By Sandra Marshall
Carolyn Sandor-Weston hails from the small northern Alberta town of High Prairie. In the 60s, the town bloomed as a destination for immigrants of many nationalities, joining the First Nations residents in surrounding reserves and bringing together a unique mix of multi-ethnic languages, beliefs, and ideas.
Being the daughter of immigrant parents and her early childhood years in High Prairie widened Carolyn’s perspectives and taught her to see the world with more empathy and feeling. Carolyn’s taste for world travel grew from this multitude of cultures and she has travelled widely before arriving with her husband and family in Ottawa in 2004.
Sandor-Weston’s art began with poetry and prose, filling books with her writings. She went on to discover photography, wanting to capture atmosphere in the images, as do her words which create an image in one’s mind. She entered the Alberta College of Arts in the 80s by way of her photography but was seduced by the drawing and printmaking in those fine arts departments. Here, her two-dimensional work used all variety of media to create impactful pieces. It was during this time that Carolyn realized that she was trying to express a story with her art. Today, her art is still about story telling, whether in carved stone or acrylic painting. They are reflections of how Carolyn feels and sees the world.
During printmaking studies, Carolyn became enthused by the lithography process of etching on stone slabs. The resulting prints were not what excited her, but rather the etched stone. Her life has always included stone, from photo images to collecting stones and pebbles. She soaks up the energy they bring her. One Christmas a gift from her husband transformed her pockets-full-of-pebbles to a 25pound soapstone ready to carve. Rasps, rifflers, chisel, and mallet soon followed. Sandor-Weston’s artistic perception has guided her carving from the start, allowing the stone to tell its story and inspiring her creative energy. She sees carving as a trusting dialogue with the stone.
Her first carvings were of soft Brazilian soapstone, but she has expanded her work with harder Quebec soapstone and is experimenting with white alabaster and translucent selenite. Bones, antlers, fur and gut, all gifts from family and friends that were collected during hikes, have found homes in Carolyn’s sculpture creations. She is now playing with bases for her sculpture and is very excited about carving bone and antler, an exploration for the coming year.
Carolyn begins her carving process through feeling the stone, first softening edges with a rasp, talking to it and creating a relationship with it. She is searching for the direction that the stone pulls her. nce she has decided her direction, she uses rifflers, small hand files, and chisels to cut away. For small delicate work, Carolyn uses dental tools. Pins and epoxy may be used to set antlers or bone. Once the image starts to reveal itself, she observes the whole stone, taking time to identify the flow of the form. The movement in the finished piece is vital to her. She wants to feel that form, such as a bear’s swayback and belly.
The free-flowing process of carving is what she loves best. ‘’Just trusting the stone and letting the stone guide you –it’s almost like breathing.
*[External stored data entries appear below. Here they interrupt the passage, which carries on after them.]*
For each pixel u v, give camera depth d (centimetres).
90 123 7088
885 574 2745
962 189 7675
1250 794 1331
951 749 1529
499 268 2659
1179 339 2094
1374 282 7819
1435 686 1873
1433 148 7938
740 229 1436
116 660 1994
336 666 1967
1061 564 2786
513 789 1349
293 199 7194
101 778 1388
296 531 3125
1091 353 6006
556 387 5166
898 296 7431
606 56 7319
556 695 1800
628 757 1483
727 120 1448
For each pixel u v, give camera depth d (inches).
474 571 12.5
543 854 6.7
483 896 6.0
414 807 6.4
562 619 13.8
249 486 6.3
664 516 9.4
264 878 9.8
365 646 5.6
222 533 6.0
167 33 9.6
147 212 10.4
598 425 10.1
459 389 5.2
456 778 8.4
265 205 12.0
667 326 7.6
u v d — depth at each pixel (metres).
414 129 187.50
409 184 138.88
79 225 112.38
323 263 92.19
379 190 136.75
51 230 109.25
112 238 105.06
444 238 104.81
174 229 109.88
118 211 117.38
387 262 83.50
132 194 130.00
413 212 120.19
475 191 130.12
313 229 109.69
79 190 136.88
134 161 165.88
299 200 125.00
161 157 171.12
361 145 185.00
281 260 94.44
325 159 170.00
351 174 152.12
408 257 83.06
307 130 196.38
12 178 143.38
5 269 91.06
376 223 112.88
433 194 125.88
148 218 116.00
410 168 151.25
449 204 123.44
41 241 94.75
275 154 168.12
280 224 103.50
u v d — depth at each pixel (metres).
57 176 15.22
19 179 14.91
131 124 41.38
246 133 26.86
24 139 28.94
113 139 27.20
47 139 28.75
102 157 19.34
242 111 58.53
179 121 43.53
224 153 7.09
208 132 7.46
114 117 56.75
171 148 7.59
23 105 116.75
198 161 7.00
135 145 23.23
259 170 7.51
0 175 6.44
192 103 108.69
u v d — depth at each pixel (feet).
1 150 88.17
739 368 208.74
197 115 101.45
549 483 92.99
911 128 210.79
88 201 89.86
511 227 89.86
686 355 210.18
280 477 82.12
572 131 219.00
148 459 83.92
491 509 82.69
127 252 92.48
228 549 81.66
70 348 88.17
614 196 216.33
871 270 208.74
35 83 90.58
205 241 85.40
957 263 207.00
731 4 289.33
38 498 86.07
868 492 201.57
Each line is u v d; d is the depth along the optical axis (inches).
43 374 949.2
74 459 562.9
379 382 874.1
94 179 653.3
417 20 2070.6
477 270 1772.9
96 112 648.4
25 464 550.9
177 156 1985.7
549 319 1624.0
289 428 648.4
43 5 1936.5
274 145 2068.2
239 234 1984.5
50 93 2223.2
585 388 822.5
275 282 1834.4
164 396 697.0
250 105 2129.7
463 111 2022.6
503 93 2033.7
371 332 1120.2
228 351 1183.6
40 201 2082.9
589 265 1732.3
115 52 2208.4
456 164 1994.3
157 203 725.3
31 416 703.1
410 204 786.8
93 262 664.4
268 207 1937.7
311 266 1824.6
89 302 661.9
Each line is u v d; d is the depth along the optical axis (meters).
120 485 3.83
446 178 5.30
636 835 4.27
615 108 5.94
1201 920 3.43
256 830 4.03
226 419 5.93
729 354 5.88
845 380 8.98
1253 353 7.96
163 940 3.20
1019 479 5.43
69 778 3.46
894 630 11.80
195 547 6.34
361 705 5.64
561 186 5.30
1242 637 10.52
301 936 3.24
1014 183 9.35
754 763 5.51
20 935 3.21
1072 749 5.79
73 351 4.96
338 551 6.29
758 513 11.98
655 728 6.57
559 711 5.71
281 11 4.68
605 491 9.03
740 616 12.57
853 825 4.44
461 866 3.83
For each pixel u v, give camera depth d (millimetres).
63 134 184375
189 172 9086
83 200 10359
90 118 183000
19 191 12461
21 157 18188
Or maybe like surfing …You just go with the stone and enjoy the ride.’’ Carolyn delights in the intricacy of details, adding little surprises, like a beautiful wattle on a thick, sagging bear’s neck, or the expression on a face. They are moments of beauty where the eye can linger. ‘’Of course, the final denouement comes when I rub wax onto the stone and all its amazing colours come to life.’’
To achieve high polished stone requires hours of wet sanding, starting with 400 grit and slowly moving up to 3000 grit. This process can take her six to ten hours depending on the size and detail of the carving. Her love of detail requires extra time working the crevasses and grooves. After sanding, the stone is heated and then buffed with wax for a deep shine. Whether to apply a base is her final consideration when observing the finished stone.
Carolyn’s inspirations often draw from her childhood in the north, in particular her relationships with Indigenous communities’ folklore. She respects the continuity of storytelling and lessons.
When living in Australia she felt honoured to sit in a dried riverbed with Aborigine companions listening to their stories, symbolism, and history. For many Indigenous peoples, animals represent the land and the evolution of the human story. Sandor-Weston appreciates this interconnection, often the basis of much folklore. This is why animals and humans find their way out of her stones. Employing antler, bone or fur helps to evoke the story that the earth melded in the stone and brings to life a unique connection for the viewer. She wants to further explore this connectivity that humans share with animals and the land. She respects the Indigenous community and does not want to be seen as infringing on an area that some feel she should not occupy. As she moves forward, she believes that she needs to consider this in her future work.
Carolyn Sandor-Weston is a member of the National Capital Network of Sculptors.